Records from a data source

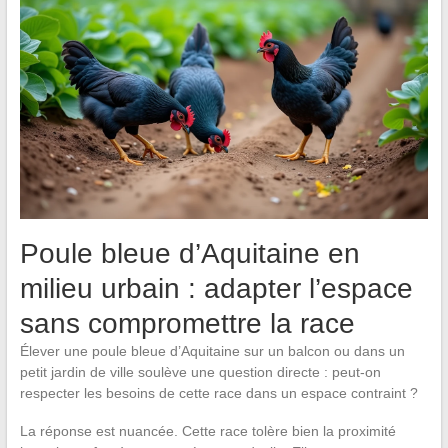
Poule bleue d’Aquitaine en
milieu urbain : adapter l’espace
sans compromettre la race
Élever une poule bleue d’Aquitaine sur un balcon ou dans un
petit jardin de ville soulève une question directe : peut-on
respecter les besoins de cette race dans un espace contraint ?
La réponse est nuancée. Cette race tolère bien la proximité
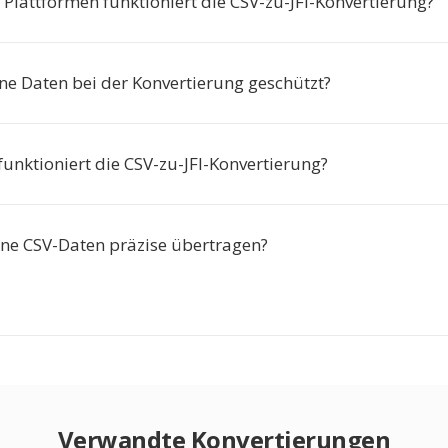
 Plattformen funktioniert die CSV-zu-JFI-Konvertierung?
ne Daten bei der Konvertierung geschützt?
funktioniert die CSV-zu-JFI-Konvertierung?
e CSV-Daten präzise übertragen?
Verwandte Konvertierungen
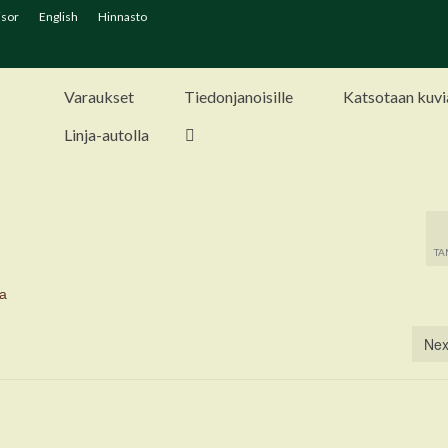
isor
English
Hinnasto
Varaukset
Tiedonjanoisille
Katsotaan kuvi
Linja-autolla
TA
Nex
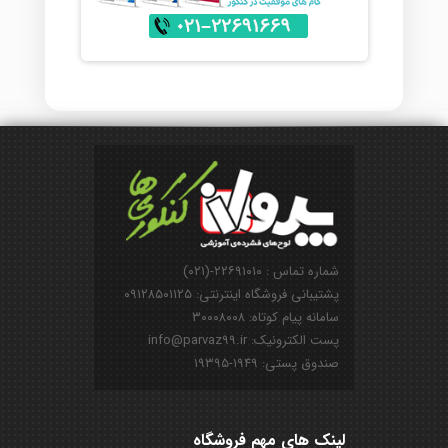
شماره تماس : ۲۲۶۹۱۰۱۰-(۰۲۱)
پشتیبانی فروشگاه اینترنتی: ۰۹۱۲۸۵۰۱۱۲۵
سامانه پیام کوتاه: ۳۰۰۰۸۰۰۸
پست الکترونیک: info@parvaz99.ir
صندوق پستی: ۱۹۴۹-۱۹۳۹۵
لینک های مهم فروشگاه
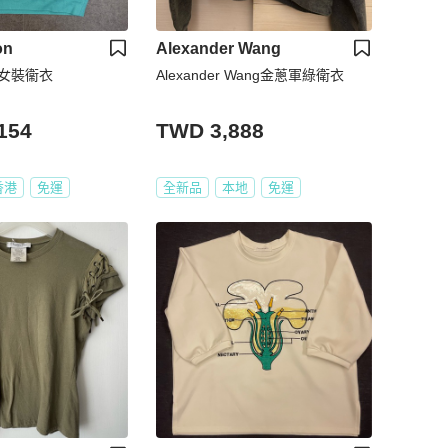
on
Alexander Wang
on 女裝衞衣
Alexander Wang金蔥軍綠衛衣
154
TWD 3,888
香港
免運
全新品
本地
免運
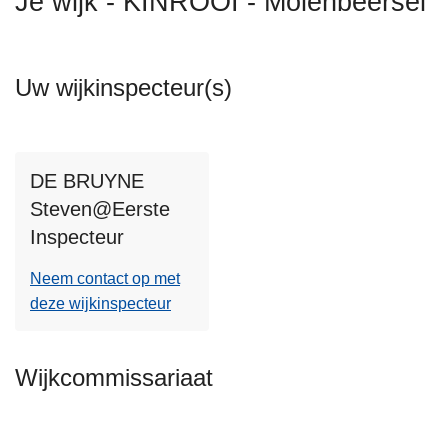
Je wijk - KINROOI - Molenbeersel
n
h
o
Uw wijkinspecteur(s)
u
d
g
a
DE BRUYNE
a
Steven@Eerste
n
Inspecteur
Neem contact op met
deze wijkinspecteur
Wijkcommissariaat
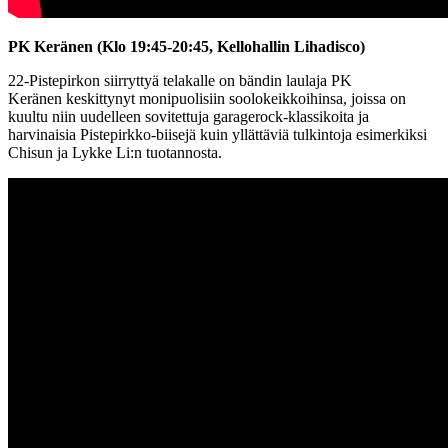
PK Keränen (Klo 19:45-20:45, Kellohallin Lihadisco)
22-Pistepirkon siirryttyä telakalle on bändin laulaja PK
Keränen keskittynyt monipuolisiin soolokeikkoihinsa, joissa on
kuultu niin uudelleen sovitettuja garagerock-klassikoita ja
harvinaisia Pistepirkko-biisejä kuin yllättäviä tulkintoja esimerkiksi
Chisun ja Lykke Li:n tuotannosta.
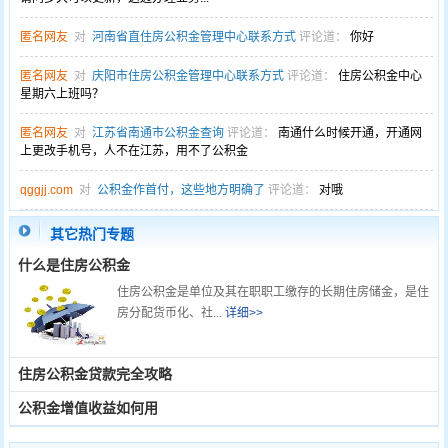
匿名网友
对
河南省直住房公积金管理中心联系方式
评论道：
你好
匿名网友
对
庆阳市住房公积金管理中心联系方式
评论道：
住房公积金中心
星期六上班吗？
匿名网友
对
江苏省南通市公积金查询
评论道：
南通什么时候开通，开通网
上更改手机号，人不在江苏，用不了公积金
qggjj.com
对
公积金作首付，这些地方明确了
评论道：
对哦
其它热门专题
什么是住房公积金
住房公积金是单位及其在职职工缴存的长期住房储金，是住
房分配货币化、社...
详细>>
住房公积金贷款完全攻略
公积金增值收益如何用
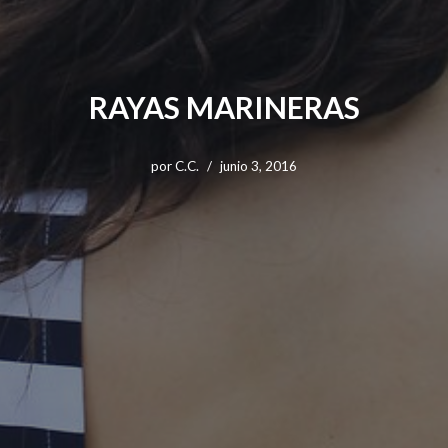
RAYAS MARINERAS
por
C.C.
junio 3, 2016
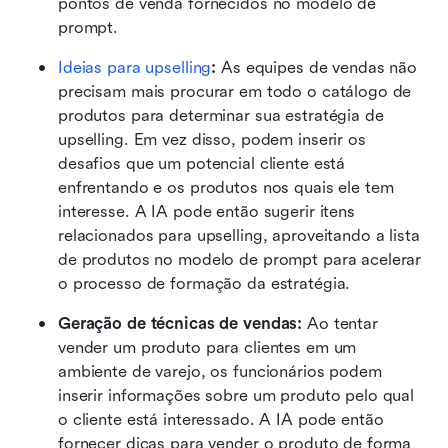
pontos de venda fornecidos no modelo de 
prompt.
Ideias para upselling
:
 As equipes de vendas não 
precisam mais procurar em todo o catálogo de 
produtos para determinar sua estratégia de 
upselling. Em vez disso, podem inserir os 
desafios que um potencial cliente está 
enfrentando e os produtos nos quais ele tem 
interesse. A IA pode então sugerir itens 
relacionados para upselling, aproveitando a lista 
de produtos no modelo de prompt para acelerar 
o processo de formação da estratégia.
Geração de técnicas de vendas:
 Ao tentar 
vender um produto para clientes em um 
ambiente de varejo, os funcionários podem 
inserir informações sobre um produto pelo qual 
o cliente está interessado. A IA pode então 
fornecer dicas para vender o produto de forma 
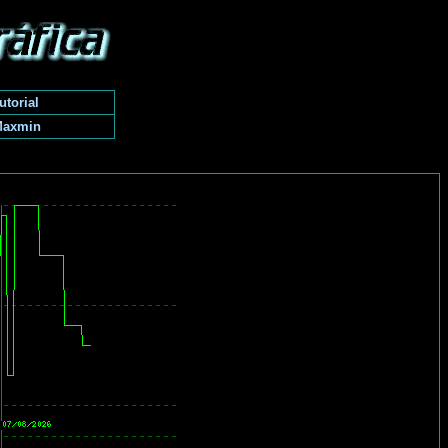
utorial
Maxmin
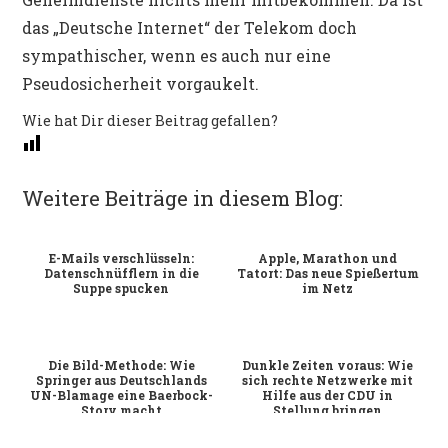
das „Deutsche Internet“ der Telekom doch
sympathischer, wenn es auch nur eine
Pseudosicherheit vorgaukelt.
Wie hat Dir dieser Beitrag gefallen?
Weitere Beiträge in diesem Blog:
E-Mails verschlüsseln:
Apple, Marathon und
Datenschnüfflern in die
Tatort: Das neue Spießertum
Suppe spucken
im Netz
Die Bild-Methode: Wie
Dunkle Zeiten voraus: Wie
Springer aus Deutschlands
sich rechte Netzwerke mit
UN-Blamage eine Baerbock-
Hilfe aus der CDU in
Story macht
Stellung bringen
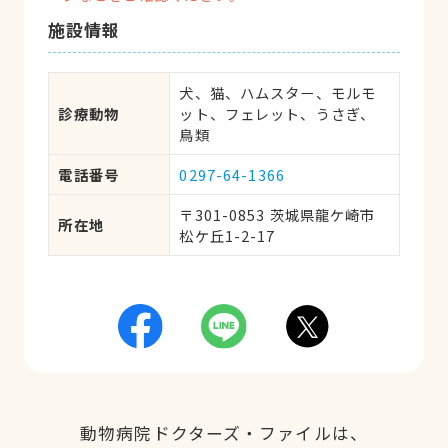
施設情報
犬、猫、ハムスター、モルモ
診療動物
ット、フェレット、うさぎ、
鳥類
電話番号
0297-64-1366
〒301-0853 茨城県龍ケ崎市
所在地
松ケ丘1-2-17
動物病院ドクターズ・ファイルは、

**TASK REQUIREMENTS**
Reproduce all of the text lines in the material above, word for word and in the same order, and leave out the pictures.

**WRITTEN RESPONSE**
Poule bleue d’Aquitaine en
milieu urbain : adapter l’espace
sans compromettre la race
Élever une poule bleue d’Aquitaine sur un balcon ou dans un
petit jardin de ville soulève une question directe : peut-on
respecter les besoins de cette race dans un espace contraint ?
La réponse est nuancée. Cette race tolère bien la proximité
 Plattformen funktioniert die CSV-zu-JFI-Konvertierung?
ne Daten bei der Konvertierung geschützt?
funktioniert die CSV-zu-JFI-Konvertierung?
e CSV-Daten präzise übertragen?
Verwandte Konvertierungen
isor
English
Hinnasto
Varaukset
Tiedonjanoisille
Katsotaan kuvi
Linja-autolla
TA
Nex
شماره تماس : ۲۲۶۹۱۰۱۰-(۰۲۱)
پشتیبانی فروشگاه اینترنتی: ۰۹۱۲۸۵۰۱۱۲۵
سامانه پیام کوتاه: ۳۰۰۰۸۰۰۸
پست الکترونیک: info@parvaz99.ir
صندوق پستی: ۱۹۴۹-۱۹۳۹۵
لینک های مهم فروشگاه
on
Alexander Wang
on 女裝衞衣
Alexander Wang金蔥軍綠衛衣
154
TWD 3,888
香港
免運
全新品
本地
免運
Je wijk - KINROOI - Molenbeersel
n
h
o
Uw wijkinspecteur(s)
u
d
g
a
DE BRUYNE
a
Steven@Eerste
n
Inspecteur
Neem contact op met
deze wijkinspecteur
Wijkcommissariaat
PK Keränen (Klo 19:45-20:45, Kellohallin Lihadisco)
22-Pistepirkon siirryttyä telakalle on bändin laulaja PK
Keränen keskittynyt monipuolisiin soolokeikkoihinsa, joissa on
kuultu niin uudelleen sovitettuja garagerock-klassikoita ja
harvinaisia Pistepirkko-biisejä kuin yllättäviä tulkintoja esimerkiksi
Chisun ja Lykke Li:n tuotannosta.
匿名网友
对
河南省直住房公积金管理中心联系方式
评论道：
你好
匿名网友
对
庆阳市住房公积金管理中心联系方式
评论道：
住房公积金中心
星期六上班吗？
匿名网友
对
江苏省南通市公积金查询
评论道：
南通什么时候开通，开通网
上更改手机号，人不在江苏，用不了公积金
qggjj.com
对
公积金作首付，这些地方明确了
评论道：
对哦
其它热门专题
什么是住房公积金
住房公积金是单位及其在职职工缴存的长期住房储金，是住
房分配货币化、社...
详细>>
住房公积金贷款完全攻略
公积金增值收益如何用
RAYAS MARINERAS
por
C.C.
junio 3, 2016
pontos de venda fornecidos no modelo de 
prompt.
Ideias para upselling
:
 As equipes de vendas não 
precisam mais procurar em todo o catálogo de 
produtos para determinar sua estratégia de 
upselling. Em vez disso, podem inserir os 
desafios que um potencial cliente está 
enfrentando e os produtos nos quais ele tem 
interesse. A IA pode então sugerir itens 
relacionados para upselling, aproveitando a lista 
de produtos no modelo de prompt para acelerar 
o processo de formação da estratégia.
Geração de técnicas de vendas:
 Ao tentar 
vender um produto para clientes em um 
ambiente de varejo, os funcionários podem 
inserir informações sobre um produto pelo qual 
o cliente está interessado. A IA pode então 
fornecer dicas para vender o produto de forma 
utorial
Maxmin
das „Deutsche Internet“ der Telekom doch
sympathischer, wenn es auch nur eine
Pseudosicherheit vorgaukelt.
Wie hat Dir dieser Beitrag gefallen?
Weitere Beiträge in diesem Blog:
E-Mails verschlüsseln:
Apple, Marathon und
Datenschnüfflern in die
Tatort: Das neue Spießertum
Suppe spucken
im Netz
Die Bild-Methode: Wie
Dunkle Zeiten voraus: Wie
Springer aus Deutschlands
sich rechte Netzwerke mit
UN-Blamage eine Baerbock-
Hilfe aus der CDU in
Story macht
Stellung bringen
施設情報
犬、猫、ハムスター、モルモ
診療動物
ット、フェレット、うさぎ、
鳥類
電話番号
0297-64-1366
〒301-0853 茨城県龍ケ崎市
所在地
松ケ丘1-2-17
動物病院ドクターズ・ファイルは、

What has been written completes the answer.